Arzneimittel und Therapie

Unsere schwierige Rolle im Umgang mit der Homöopathie

Ein Kommentar

Julia Borsch, DAZ-Chefredakteurin

Beim Thema Homöopathie scheiden sich die Geister. Während die einen aufgrund von guten Erfahrungen darauf schwören, rollen sich bei den anderen nur bei der Erwähnung dieser „besonderen Therapierichtung“, wie das Arzneimittelgesetz die Homöopathie bezeichnet, die Zehennägel noch. Für Apotheker greift diese Schwarz-Weiß-Denke aber zu kurz: Gedanken zur schwierigen Rolle der Apothekerschaft im Umgang mit der Homöopathie.

Wie gehe ich als Apothekerin, als Apotheker mit dem Thema Homöopathie um? Diese Frage haben sich wohl die meisten Kolleginnen und Kollegen im Laufe ihres Berufslebens gestellt. Die Antwort darauf ist nicht ganz einfach – wie so oft, wenn wir die verschiedenen Rollen, die wir nun mal haben, unter einen Hut bringen müssen.
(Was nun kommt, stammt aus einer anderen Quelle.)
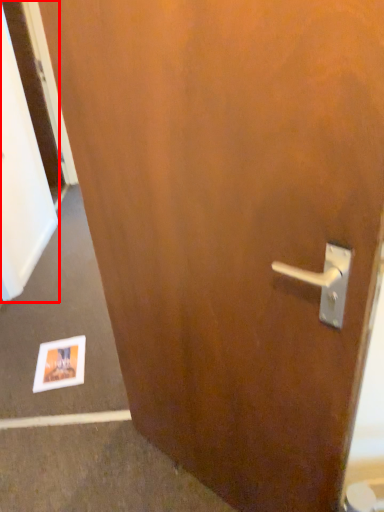
Question: From the image's perspective, considering the relative positions of screen door (annotated by the red box) and postcard in the image provided, where is screen door (annotated by the red box) located with respect to the staircase?

Choices:
 (A) above
 (B) below

Answer: (A)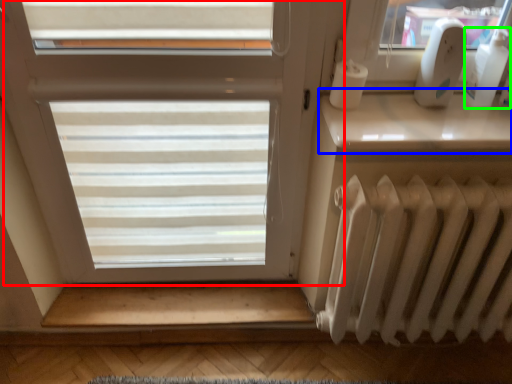
Question: Which object is positioned farthest from window (highlighted by a red box)? Select from window sill (highlighted by a blue box) and toiletry (highlighted by a green box).

Choices:
 (A) window sill
 (B) toiletry

Answer: (B)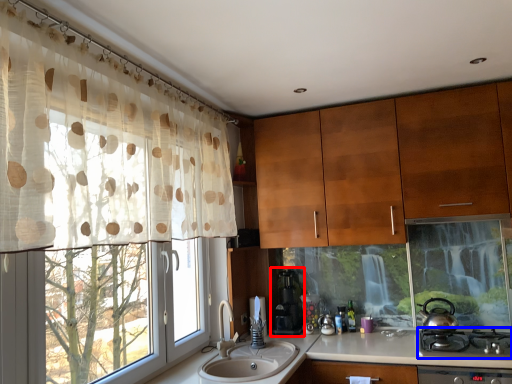
Question: Which object appears farthest to the camera in this image, coffee machine (highlighted by a red box) or gas stove (highlighted by a blue box)?

Choices:
 (A) coffee machine
 (B) gas stove

Answer: (A)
Fakt ist: Homöopathische Arzneimittel sind in Deutschland nach geltendem Recht registriert oder sogar zugelassen auf dem Markt. Auch wenn vielfach kritisiert wird, dass an diese Präparate für den Markt­zugang nicht dieselben Standards angelegt werden wie an „richtige“ Arzneimittel, stehen sie rechtmäßig in Apotheken, werden dort verkauft, ja sogar auf Rezept abgegeben.
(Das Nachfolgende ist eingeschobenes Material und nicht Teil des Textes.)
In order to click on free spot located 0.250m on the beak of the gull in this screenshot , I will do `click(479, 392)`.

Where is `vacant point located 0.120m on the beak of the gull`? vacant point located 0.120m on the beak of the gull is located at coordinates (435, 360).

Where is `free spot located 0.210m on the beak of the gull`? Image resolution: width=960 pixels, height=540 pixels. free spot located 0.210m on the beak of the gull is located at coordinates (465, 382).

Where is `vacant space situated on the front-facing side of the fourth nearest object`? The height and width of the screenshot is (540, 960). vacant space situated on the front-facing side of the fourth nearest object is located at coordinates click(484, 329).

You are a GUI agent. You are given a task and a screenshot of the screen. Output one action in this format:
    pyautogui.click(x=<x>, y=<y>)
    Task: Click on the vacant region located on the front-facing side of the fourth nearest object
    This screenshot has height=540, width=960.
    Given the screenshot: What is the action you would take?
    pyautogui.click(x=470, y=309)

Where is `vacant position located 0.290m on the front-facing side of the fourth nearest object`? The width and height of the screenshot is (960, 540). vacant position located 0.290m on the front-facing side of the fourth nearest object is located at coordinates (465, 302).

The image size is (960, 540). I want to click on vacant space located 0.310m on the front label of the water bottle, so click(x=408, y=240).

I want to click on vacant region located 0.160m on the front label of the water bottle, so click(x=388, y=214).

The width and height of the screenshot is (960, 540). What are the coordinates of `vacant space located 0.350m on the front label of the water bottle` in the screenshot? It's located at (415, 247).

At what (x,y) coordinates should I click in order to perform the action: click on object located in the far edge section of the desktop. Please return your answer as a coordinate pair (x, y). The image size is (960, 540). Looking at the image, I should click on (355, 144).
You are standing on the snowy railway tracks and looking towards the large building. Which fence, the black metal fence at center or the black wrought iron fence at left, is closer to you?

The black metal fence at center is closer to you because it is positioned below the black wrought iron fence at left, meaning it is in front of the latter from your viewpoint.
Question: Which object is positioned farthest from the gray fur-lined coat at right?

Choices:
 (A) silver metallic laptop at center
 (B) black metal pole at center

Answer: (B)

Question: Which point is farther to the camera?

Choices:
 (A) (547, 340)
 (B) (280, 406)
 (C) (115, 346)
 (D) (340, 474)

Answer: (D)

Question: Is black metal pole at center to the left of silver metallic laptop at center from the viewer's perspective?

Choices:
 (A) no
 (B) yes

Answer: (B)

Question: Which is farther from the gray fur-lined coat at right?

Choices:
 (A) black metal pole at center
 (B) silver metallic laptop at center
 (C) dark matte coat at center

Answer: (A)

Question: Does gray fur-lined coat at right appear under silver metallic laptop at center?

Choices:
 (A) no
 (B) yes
Für den Naturwissenschaftler in uns ist die Sache klar: Die Wirkweise ist wissenschaftlich nicht zu erklären. Homöopathie und Naturwissenschaft gehen nicht zusammen. Ebenso nüchtern kann der Kaufmann in uns die Frage nach der ­Homöopathie beantworten. Es lohnt sich oder eben nicht.
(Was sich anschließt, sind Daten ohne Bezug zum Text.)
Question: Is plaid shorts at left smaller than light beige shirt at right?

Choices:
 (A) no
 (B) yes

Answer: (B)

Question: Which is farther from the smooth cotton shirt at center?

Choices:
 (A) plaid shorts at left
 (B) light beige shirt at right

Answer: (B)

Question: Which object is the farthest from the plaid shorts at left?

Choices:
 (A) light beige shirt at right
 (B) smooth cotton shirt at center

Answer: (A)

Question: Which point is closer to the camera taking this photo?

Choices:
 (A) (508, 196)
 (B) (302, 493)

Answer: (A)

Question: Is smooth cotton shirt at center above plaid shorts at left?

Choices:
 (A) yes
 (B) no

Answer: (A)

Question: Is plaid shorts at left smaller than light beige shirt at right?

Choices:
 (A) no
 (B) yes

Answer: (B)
Apotheker sind aber nicht nur Naturwissenschaftler oder Kaufleute, sondern auch (oder vielleicht sogar vor allem?) Heilberufler. Also stellt man sich unweigerlich die Frage nach der wissenschaftlichen Evidenz. Hier kommt die Homöopathie schlecht weg. Die ohnehin recht wenigen Studien, auf die sich die Anhänger von Hahnemanns Lehre gerne berufen, entsprechen einer aktuellen Metaanalyse zufolge den üblichen wissenschaftlichen und ethischen Standards nicht (siehe Seite 26). Vor diesem Hintergrund ist für viele die aktive Empfehlung von Globuli und Co. ganz ohne Initiative des Patienten schwierig. Allerdings kommt unter dieser Maßgabe eine ganze Reihe von anderen Produkten aus der Apotheke auch nicht infrage.

Aber zu einem Heilberuf gehört es auch, die Bedürfnisse der Patienten ernst zu nehmen – den Wunsch nach Selbstwirksamkeit oder sich selbst etwas Gutes zu tun. Möglicherweise eben mit einem homöopathischen Arzneimittel. Statt einfach nur abzuraten, sollte das pharmazeutische Personal abwägen, ob sich die Person in diesem Moment mit einem Homöopathikum schaden würde. Bedürfen die Beschwerden einer schulmedizinischen Abklärung und Behandlung, muss man darauf hinweisen und vor der (alleinigen) Einnahme der Globuli warnen. Möchte der Patient oder die Patientin aber lediglich irgendetwas tun, spricht im Regelfall nichts gegen die Abgabe eines homöopathischen Mittels. Wer sich aufgrund von guten Erfahrungen explizit ein solches Präparat wünscht, benötigt auch nicht jedes Mal einen Hinweis, dass die Wirkung wissenschaftlich nicht belegt ist und er genauso gut nichts nehmen kann. Man darf dabei nicht vergessen: Fühlen sich Betroffene mit ihren Bedürfnissen in der Apotheke nicht ernst genommen, besteht die Gefahr, dass sie die Offizin beim nächsten Mal nicht mehr aufsuchen, sondern lieber den Heilpraktiker fragen oder gleich im ­Internet bestellen. Da ist dann aber niemand mehr da, der eingreift, wenn eine schwere Erkrankung vorliegt.